Suppose $H$ is an infinite dimensional Hilbert space,$B(H)$ is the set of bounded operators on $H$,$\mathcal{HS}(H)$ is the set of Hilbert-Schmidt operators on $H$. I have two questions:
1.If $T$ is nonzero in $B(H)$,does there exist an nonzero operator $S$ in $\mathcal{HS}(H)$ such that $TS\neq 0$.
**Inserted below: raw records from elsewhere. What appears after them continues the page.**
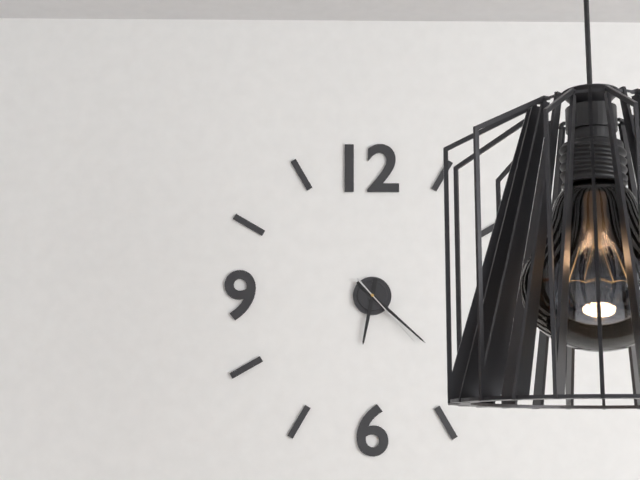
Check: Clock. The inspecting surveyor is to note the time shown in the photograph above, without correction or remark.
6:22:23
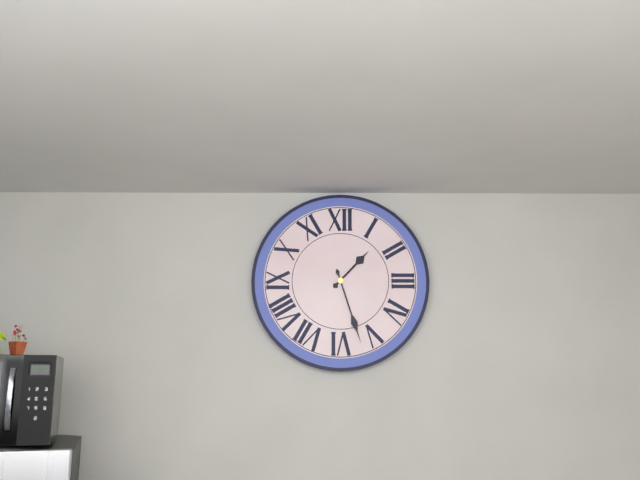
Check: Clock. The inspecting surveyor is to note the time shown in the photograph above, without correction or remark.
1:27
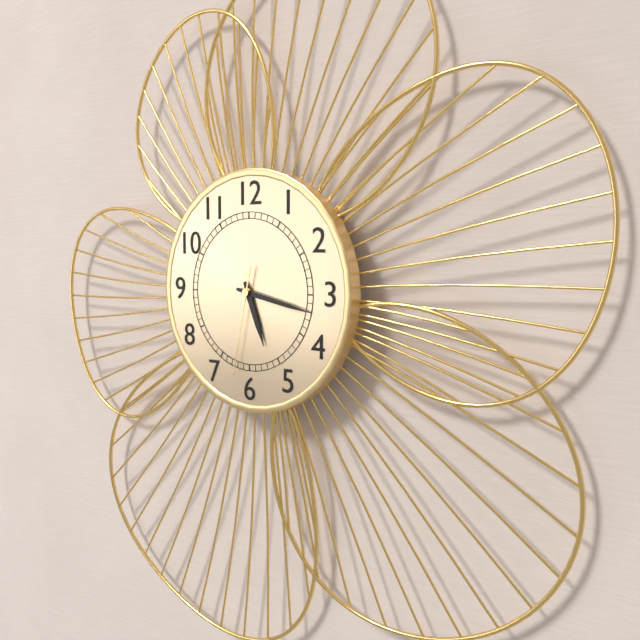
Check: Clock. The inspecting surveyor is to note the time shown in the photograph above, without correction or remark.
5:17:32
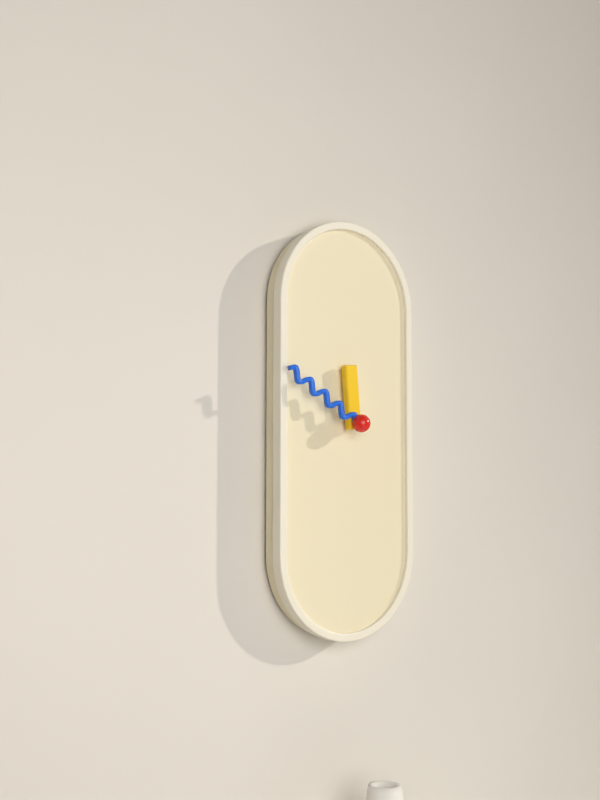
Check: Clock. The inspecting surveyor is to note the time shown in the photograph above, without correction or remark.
11:50
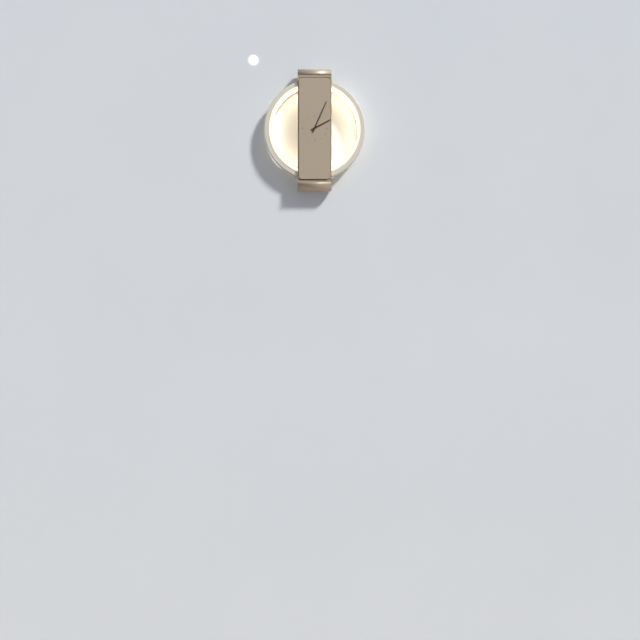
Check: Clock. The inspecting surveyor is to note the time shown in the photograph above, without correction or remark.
2:04
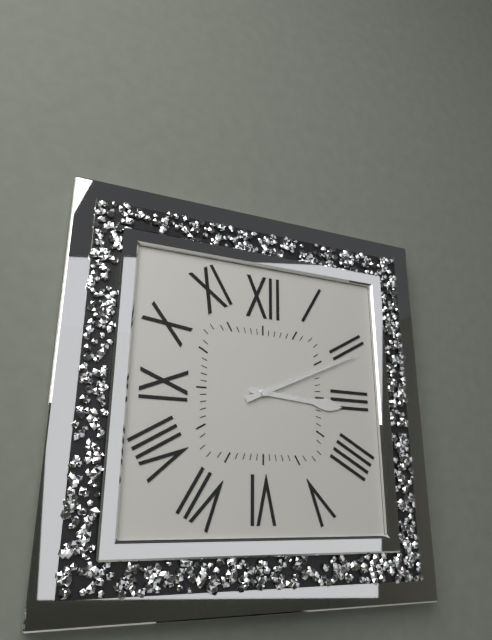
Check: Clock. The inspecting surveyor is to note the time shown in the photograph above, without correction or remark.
3:11
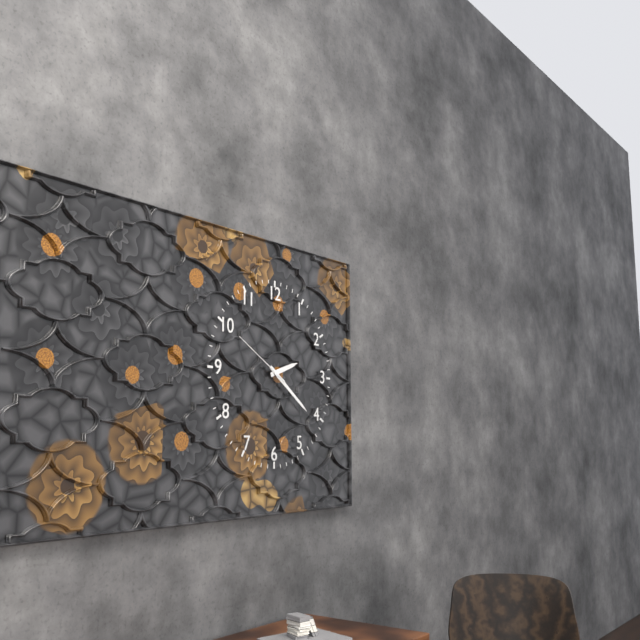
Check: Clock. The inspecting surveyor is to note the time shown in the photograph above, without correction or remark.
2:21:50
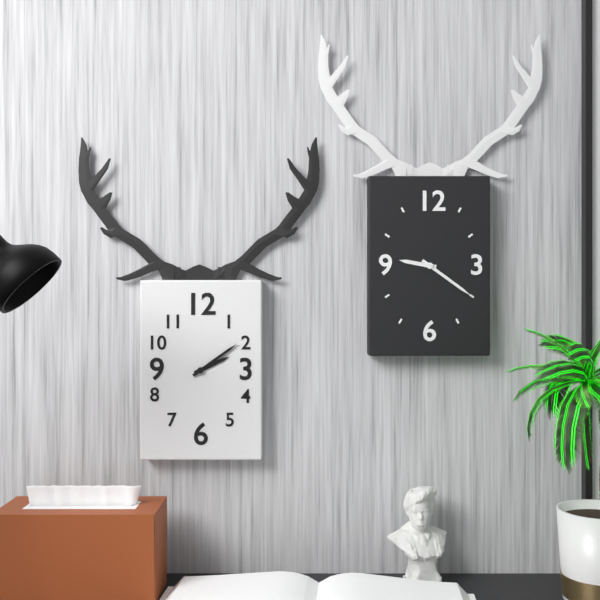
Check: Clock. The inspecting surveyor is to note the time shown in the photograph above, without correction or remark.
2:09
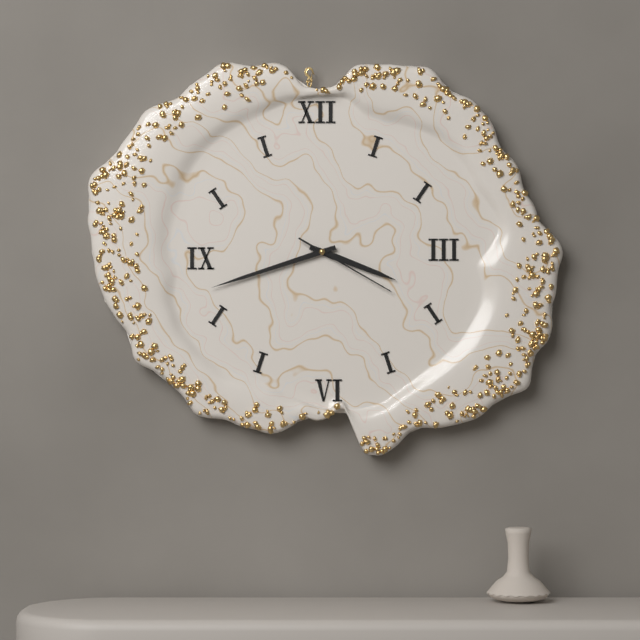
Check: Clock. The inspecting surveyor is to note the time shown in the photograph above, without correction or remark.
3:42:20
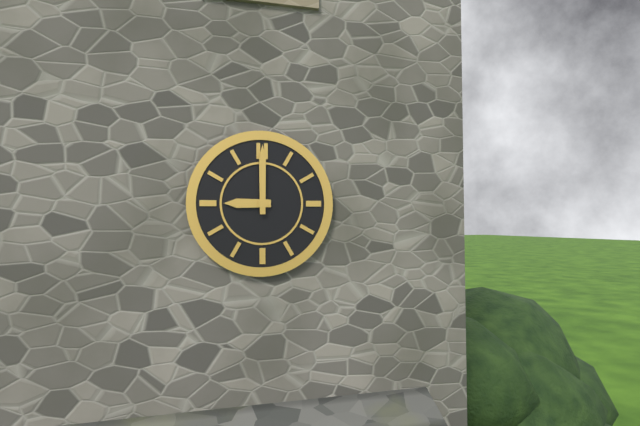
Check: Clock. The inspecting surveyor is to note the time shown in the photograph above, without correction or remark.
9:00
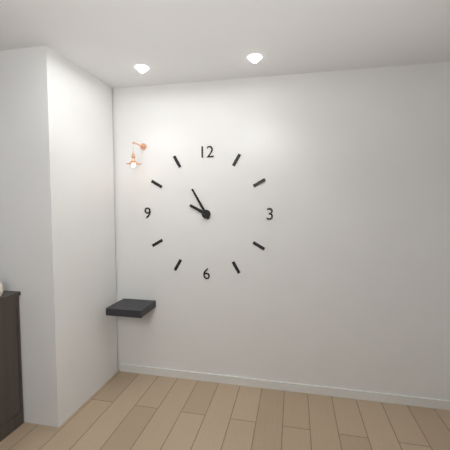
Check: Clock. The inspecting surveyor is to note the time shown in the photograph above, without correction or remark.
9:55
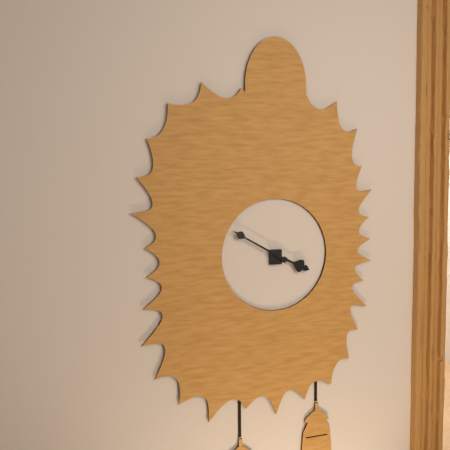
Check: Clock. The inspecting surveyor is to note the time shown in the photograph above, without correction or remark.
3:50
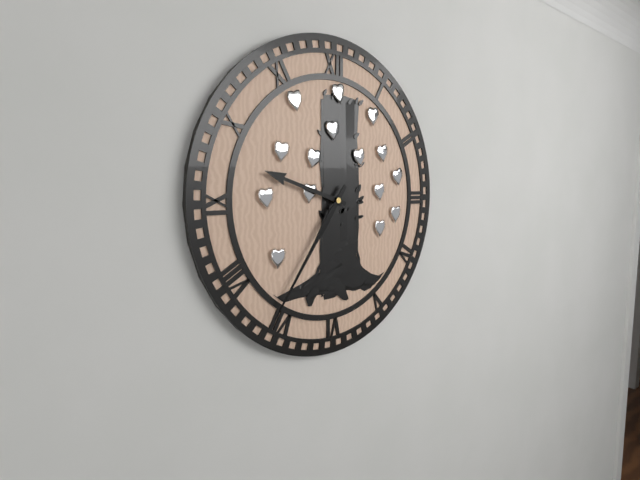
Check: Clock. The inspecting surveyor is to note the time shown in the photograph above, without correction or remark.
9:36
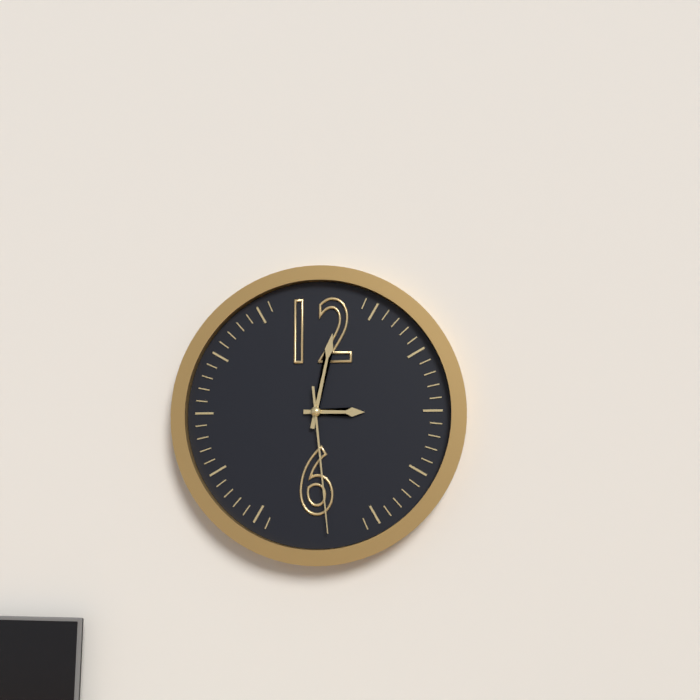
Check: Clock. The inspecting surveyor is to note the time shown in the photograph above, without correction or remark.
3:02:29
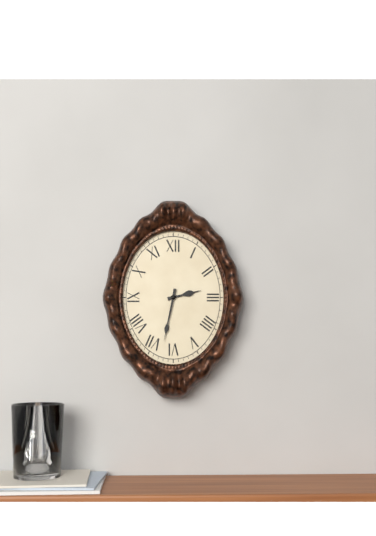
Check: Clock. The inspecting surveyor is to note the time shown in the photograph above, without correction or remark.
2:32
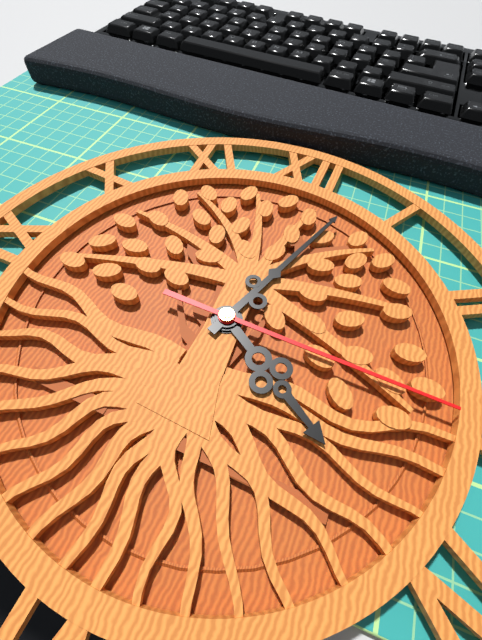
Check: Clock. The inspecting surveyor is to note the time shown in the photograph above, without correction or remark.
4:03:15
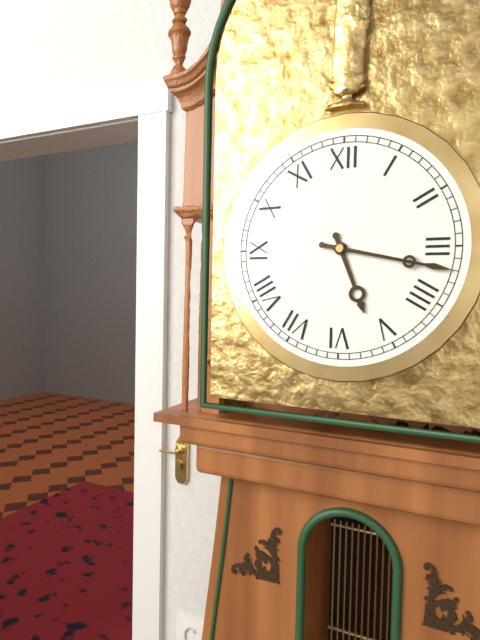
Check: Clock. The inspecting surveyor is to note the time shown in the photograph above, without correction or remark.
5:17
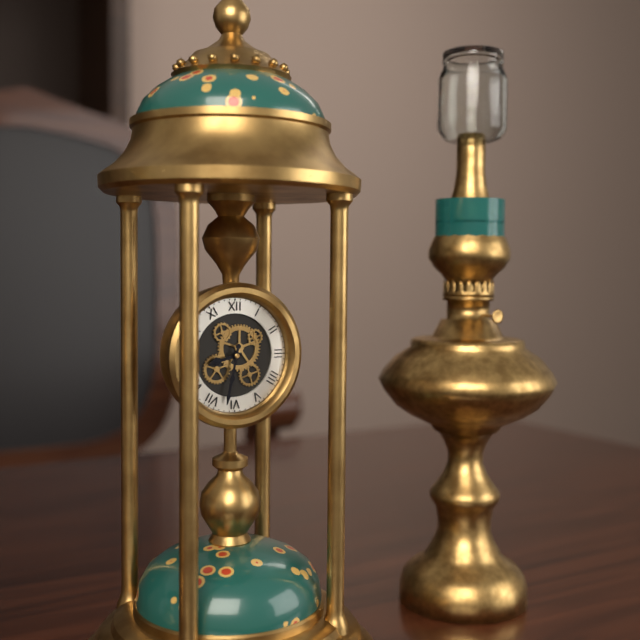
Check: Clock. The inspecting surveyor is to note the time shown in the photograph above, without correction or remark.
8:32
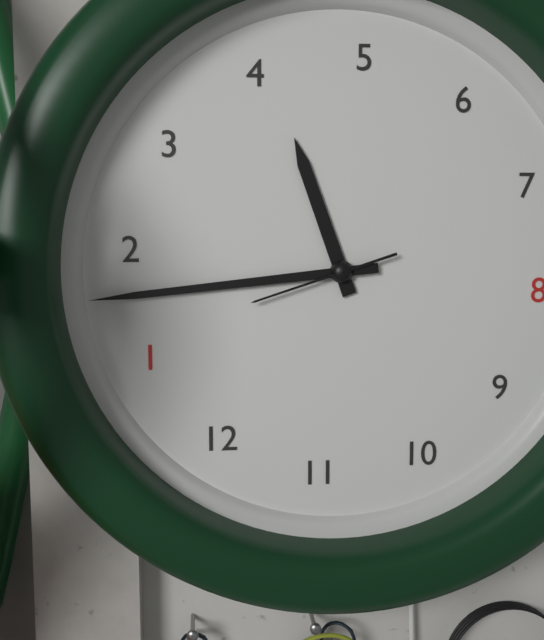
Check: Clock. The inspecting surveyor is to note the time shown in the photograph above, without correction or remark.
4:08:06
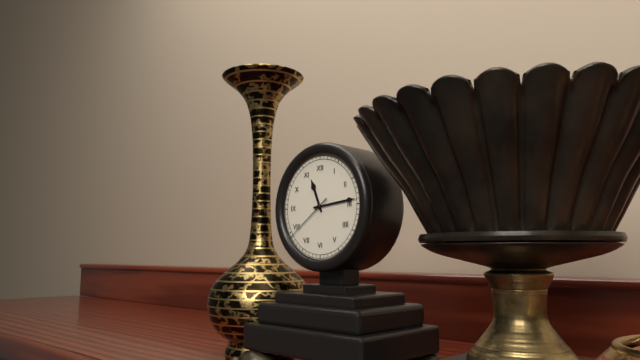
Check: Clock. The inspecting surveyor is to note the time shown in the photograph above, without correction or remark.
11:14:39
2.If $S_1$ and $S_2$ are two nonzero operators in $\mathcal{HS}(H)$, I guess $S_1S_2\neq 0$ is not true.Can anyone show me a counterexample.
Thanks in advance.
Both tasks can be done with rank-one projections.
If $T\neq 0$, there exists a nonzero $x\in H$ such that $Tx\neq0$. Let $P$ be the projection onto $\operatorname{span}\{x\}$. Then $P$ is Hilbert-Schmidt and $TPx=Tx\neq0$, so $TP\neq0$.
Fix $x,y\in H$ nonzero with $\langle x,y\rangle=0$. Let $P$ be the projection onto $\operatorname{span}\{x\}$ and let $Q$ be the projection onto $\operatorname{span}\{y\}$. Then $P$ and $Q$ are Hilbert-Schmidt, and $PQ=0$.